Lux, oyuncak bebeğe benzeyen güzelliğin hamile kalmak isteyeceği son şey olduğunu düşünüyordu çünkü hâlâ Xeno İmparatorluğu'nun onlara verdiği yeni bölgeleri sağlamlaştırmasına yardım etmekle meşguldü.
Her ne kadar Aina'nın ebeveynleri yeni bölgeleri kendi yönetimleri altına almaktan mutlu olsalar da, bu aynı zamanda pek çok belayı da beraberinde getiriyordu ve evrak işlerinden bahsetmiyorum bile.
Bu, Aina'nın babası victor'u son derece meşgul etti.
Lux, oyuncak bebeğe benzeyen güzelliğin kararından emin olup olmadığını sorduğunda Aina, anında evet dedi.
Bu nedenle sevişme seansları biraz sertleşmişti.

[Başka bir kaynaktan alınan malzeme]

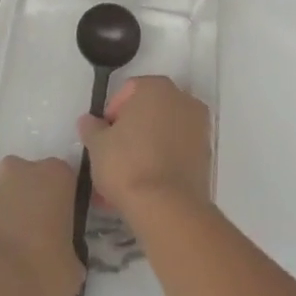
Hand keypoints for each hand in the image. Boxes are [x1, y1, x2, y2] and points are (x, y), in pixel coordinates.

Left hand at [0, 156, 84, 295]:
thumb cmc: (38, 271)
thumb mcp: (72, 271)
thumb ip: (71, 253)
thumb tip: (64, 258)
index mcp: (56, 175)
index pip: (65, 182)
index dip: (62, 207)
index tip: (60, 232)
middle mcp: (22, 166)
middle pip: (32, 181)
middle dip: (32, 204)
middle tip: (32, 241)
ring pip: (3, 191)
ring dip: (5, 210)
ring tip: (3, 250)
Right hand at [78, 76, 211, 221]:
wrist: (167, 208)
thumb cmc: (127, 164)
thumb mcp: (97, 145)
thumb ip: (92, 128)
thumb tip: (89, 121)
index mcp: (156, 87)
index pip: (128, 91)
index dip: (112, 113)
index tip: (103, 137)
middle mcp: (182, 99)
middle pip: (149, 111)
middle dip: (131, 131)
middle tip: (114, 156)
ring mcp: (199, 127)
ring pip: (163, 134)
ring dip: (146, 148)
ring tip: (127, 178)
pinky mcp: (206, 156)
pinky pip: (177, 153)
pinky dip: (162, 163)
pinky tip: (145, 187)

Ama sonunda Lux, Sonsuz Yüzüğü parmağından çıkarmadı.
Aina da sebebini bildiğinden hiçbir şey söylemedi.
Şu anda çocuk doğurmak çok riskliydi, özellikle de Abisal Kapıların artan aktivitesi göz önüne alındığında.
Loncanın lideri, Serenity ve Xeno İmparatorluğunun Prensesi olarak Aina'nın, meydana gelebilecek olası istilayla yüzleşmek için en iyi durumda olması gerekiyordu.
Bebek sahibi olmak sadece kendisini değil, taşıdığı çocuğu da tehlikeye atacaktı.
Aurora'ya gelince, o Lux'tan diğerleri gibi bir çocuk istemedi.
Sadece onun yanında olmak ve sonsuza kadar onunla kalmak istiyordu.
Buna rağmen Lux hâlâ rüyasında Aurora'ya benzer özelliklere sahip pembe saçlı küçük bir kızın Aina'nın kız çocuğuyla oynadığını görüyordu.
Elbette bu sadece bir rüya olduğu için gelecekteki çocuklarının gerçekten rüyalarındaki küçük kızlara benzeyip benzemeyeceklerini bilmiyordu.
Ancak onları görmek yüreğini sızlattı ve çocuklarını kollarına alacağı günü merakla beklemesine neden oldu.
Belki de düşüncelerinde kaybolmuş hissederek bilinçaltında Aina ve Aurora'nın karınlarını ovuşturdu, tenlerinin yumuşaklığını hissetti.
Şu anda onlarda bariz bir çıkıntı yoktu ama gelecekte bunu kesinlikle gerçekleştirecekti.
Hâlâ derin düşüncelere dalmış olan Lux, yanında uyuyan hanımların gözlerinin titrediğini fark etmedi.
Çok geçmeden ikisi gözlerini açtılar ve hâlâ karınlarını ovuşturan Yarımelf'e uykulu uykulu baktılar.
Aina ve Aurora karşı karşıya oldukları için ikisi de birbirlerine bilmiş bir bakış attılar ve aynı anda gözlerini kapattılar.
Güneş hâlâ doğmamıştı ve kalkmak için henüz çok erkendi.
Bu nedenle bir süre daha uyuyup rüyalarına dönmeye karar verdiler.
Kızlarını kollarında tutarak Lux'la yan yana yürüdükleri bir rüya.
Artık herhangi bir savaşa girmek zorunda olmadıkları ve günlerini, Dünyanın Sonu'nda sayısız korku ve acıyla yüzleşen kızları ve Yarımelf'in yanında mutluluk içinde geçirebilecekleri bir rüya.